--- УСЛОВИЕ ЗАДАНИЯ ---
Ответьте на вопросы по тексту о Балтрушайтисе, приведенному ниже.
(a) В каком театре вел театральную деятельность поэт?
(b) Что не могли связать воедино самые героические усилия отдельных личностей?
(c) Изучение чего, по словам текста, было здесь скорее нужно?

Вряд ли случаен интерес Балтрушайтиса этого периода к таким явлениям культуры, как живопись и музыка М. К. Чюрлёниса, музыка А. Н. Скрябина, театральная деятельность в московском Свободном театре с самыми разнообразными планами. Синтетические устремления поэта должны были обрести законченность, свершиться чему помешали различные внешние обстоятельства. Но за этими внешними обстоятельствами была некоторая внутренняя логика: самые героические усилия отдельных личностей не могли связать воедино высокоспециализированные достижения в различных областях искусства. Поэтому здесь была нужна скорее работа не по скорейшему сведению сводов, а по изучению корневых сплетений разных искусств, связанных с их языками, в том числе и с языками национальными.

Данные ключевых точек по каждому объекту
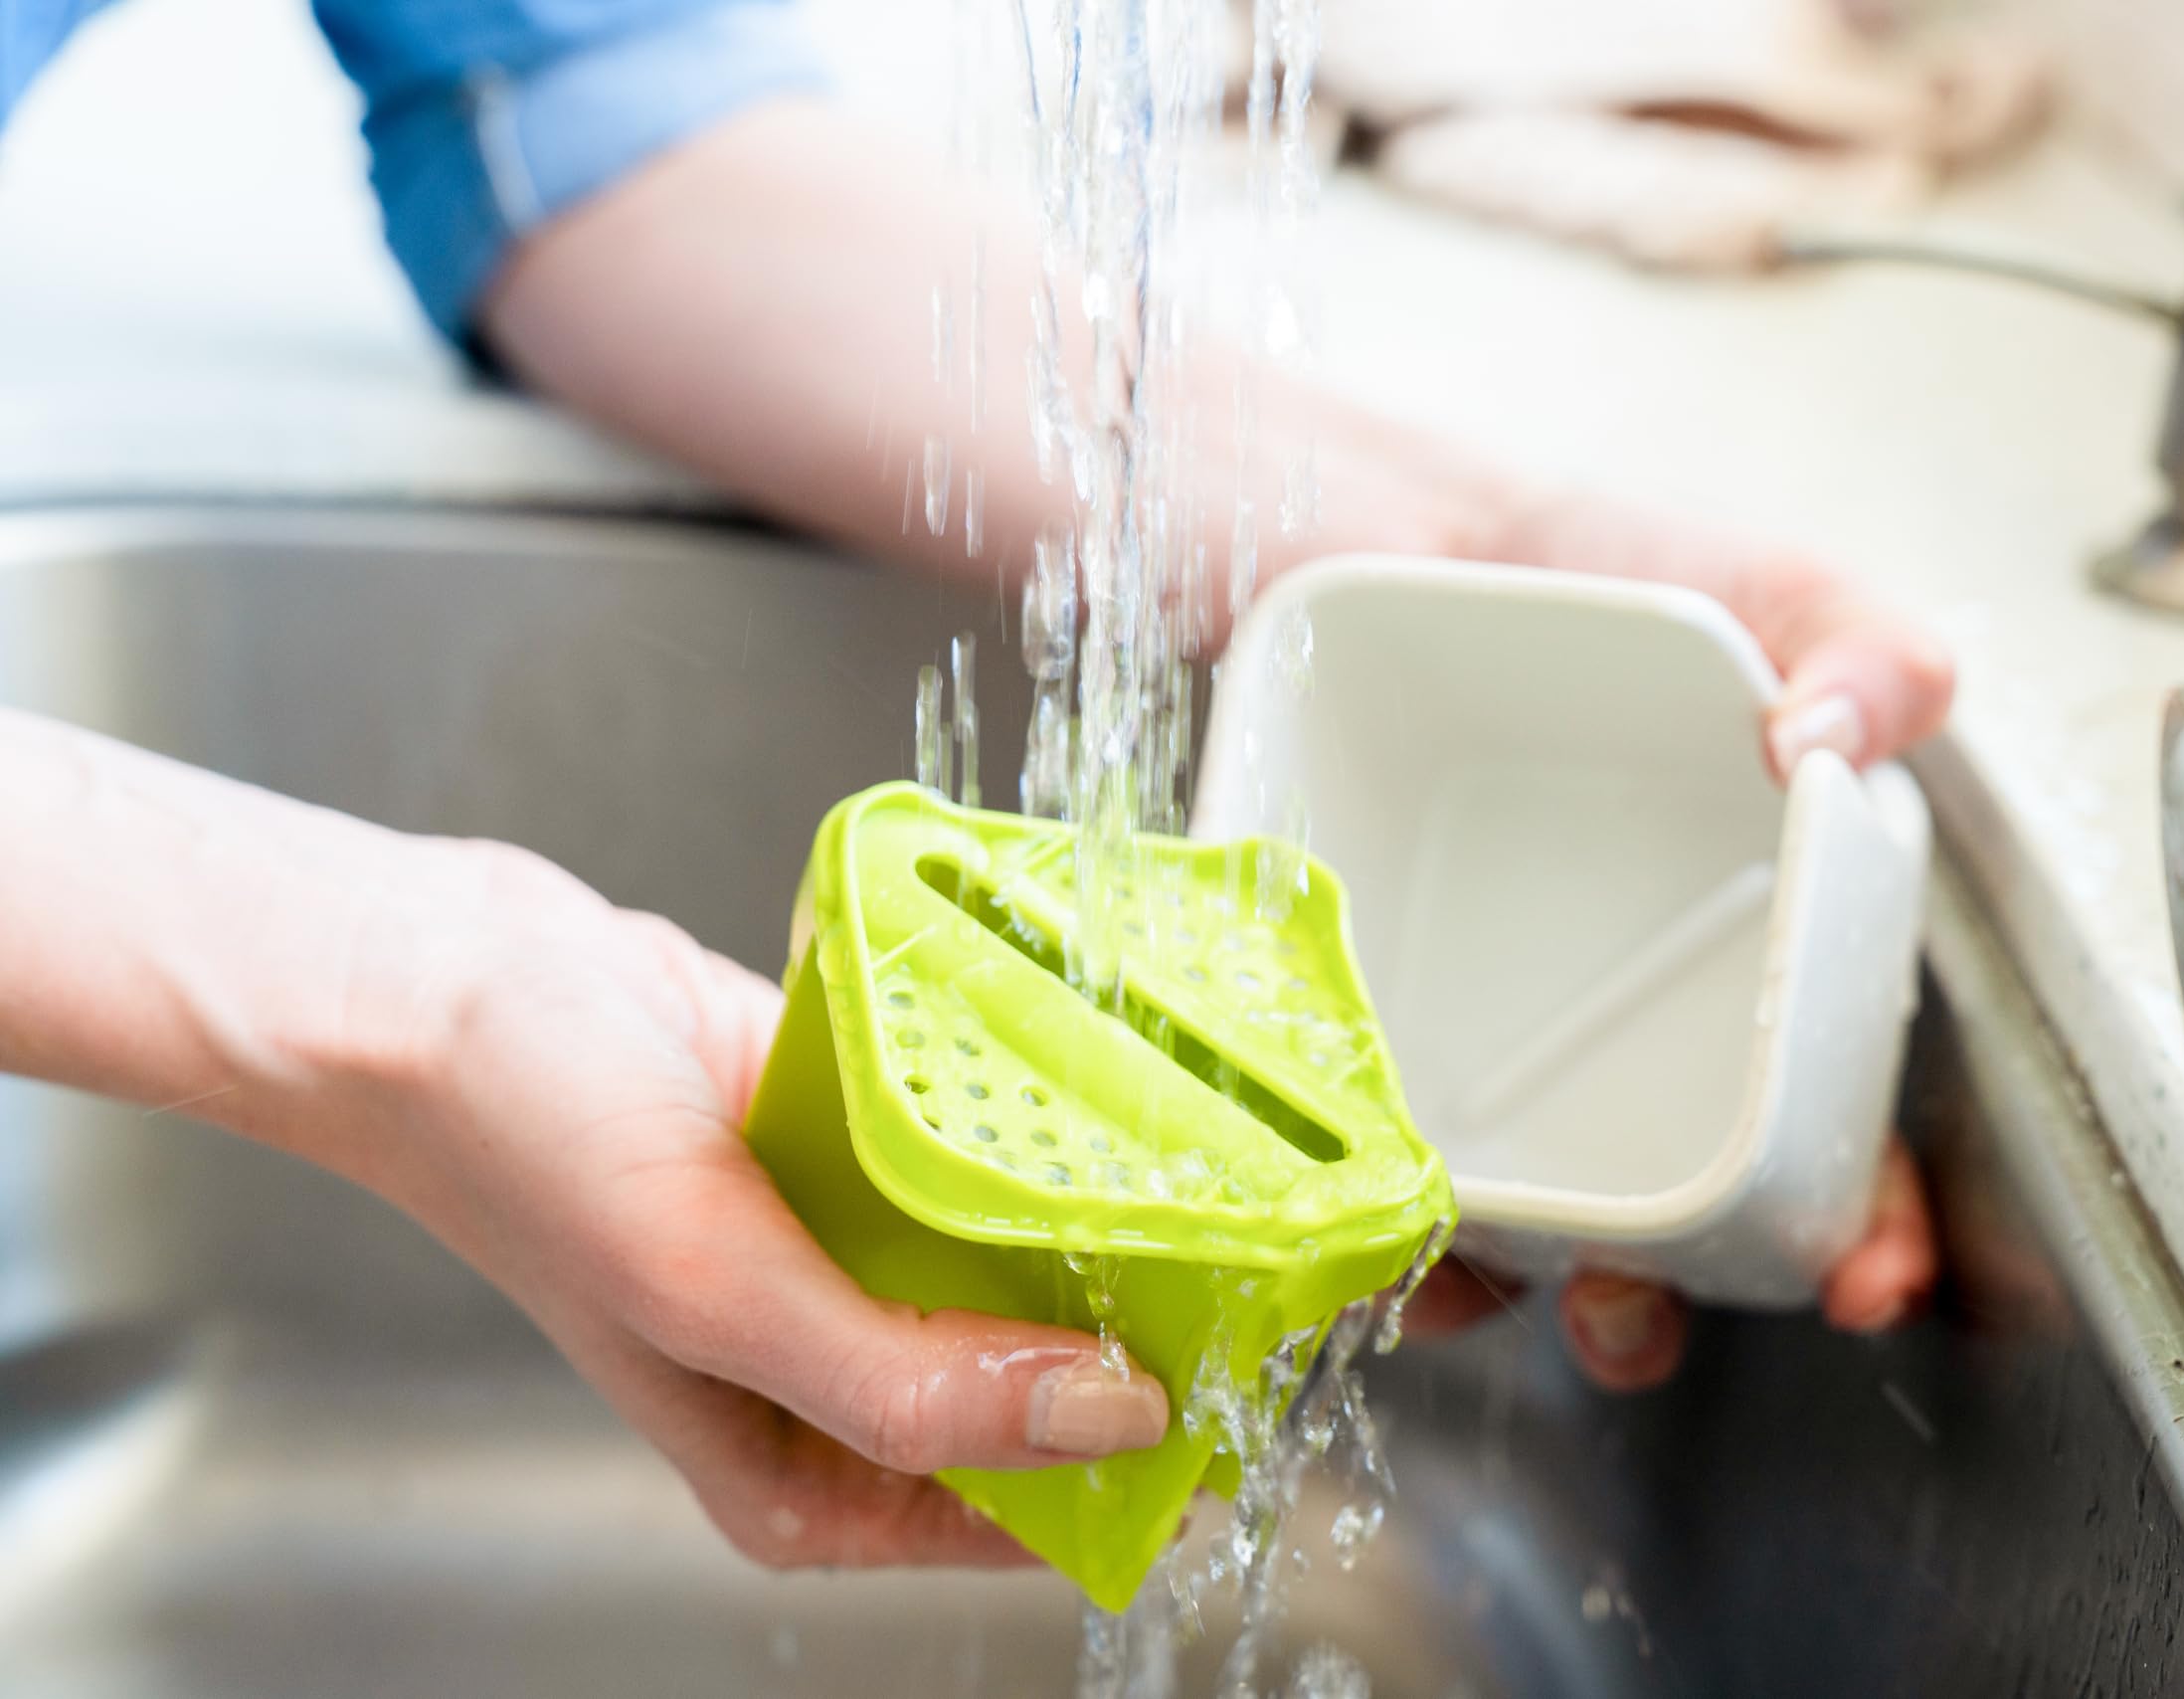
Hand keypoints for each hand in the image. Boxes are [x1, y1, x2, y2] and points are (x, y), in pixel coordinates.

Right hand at [317, 842, 1171, 1569]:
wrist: (447, 978)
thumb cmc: (527, 1149)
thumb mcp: (718, 1295)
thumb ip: (907, 1379)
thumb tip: (1104, 1420)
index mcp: (811, 1475)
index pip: (1030, 1507)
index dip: (1150, 1459)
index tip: (1253, 1385)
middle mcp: (847, 1377)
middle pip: (1050, 1385)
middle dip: (1151, 1328)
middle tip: (1261, 1255)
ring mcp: (864, 1258)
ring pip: (1033, 1262)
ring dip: (1113, 1219)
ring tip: (1212, 1167)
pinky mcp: (870, 1151)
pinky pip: (992, 1159)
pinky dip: (1044, 1130)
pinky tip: (1109, 1092)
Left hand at [1396, 484, 1953, 1389]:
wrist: (1356, 527)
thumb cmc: (1572, 575)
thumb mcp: (1745, 584)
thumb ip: (1856, 640)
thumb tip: (1845, 742)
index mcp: (1734, 953)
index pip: (1822, 1119)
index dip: (1858, 1214)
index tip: (1867, 1273)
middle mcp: (1607, 1019)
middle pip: (1662, 1201)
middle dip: (1670, 1293)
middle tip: (1641, 1317)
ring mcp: (1469, 1030)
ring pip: (1505, 1206)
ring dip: (1501, 1283)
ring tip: (1477, 1283)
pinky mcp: (1335, 1016)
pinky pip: (1352, 1146)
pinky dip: (1357, 1207)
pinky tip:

--- РАЗБОР РЕШЕНИЯ ---
(a) В московском Свободном театре.
(b) Высокоспециализированные достижения в различных областях искусства.
(c) Корневых сплетений разных искусств, связанных с их языками, в том числе и с национальными.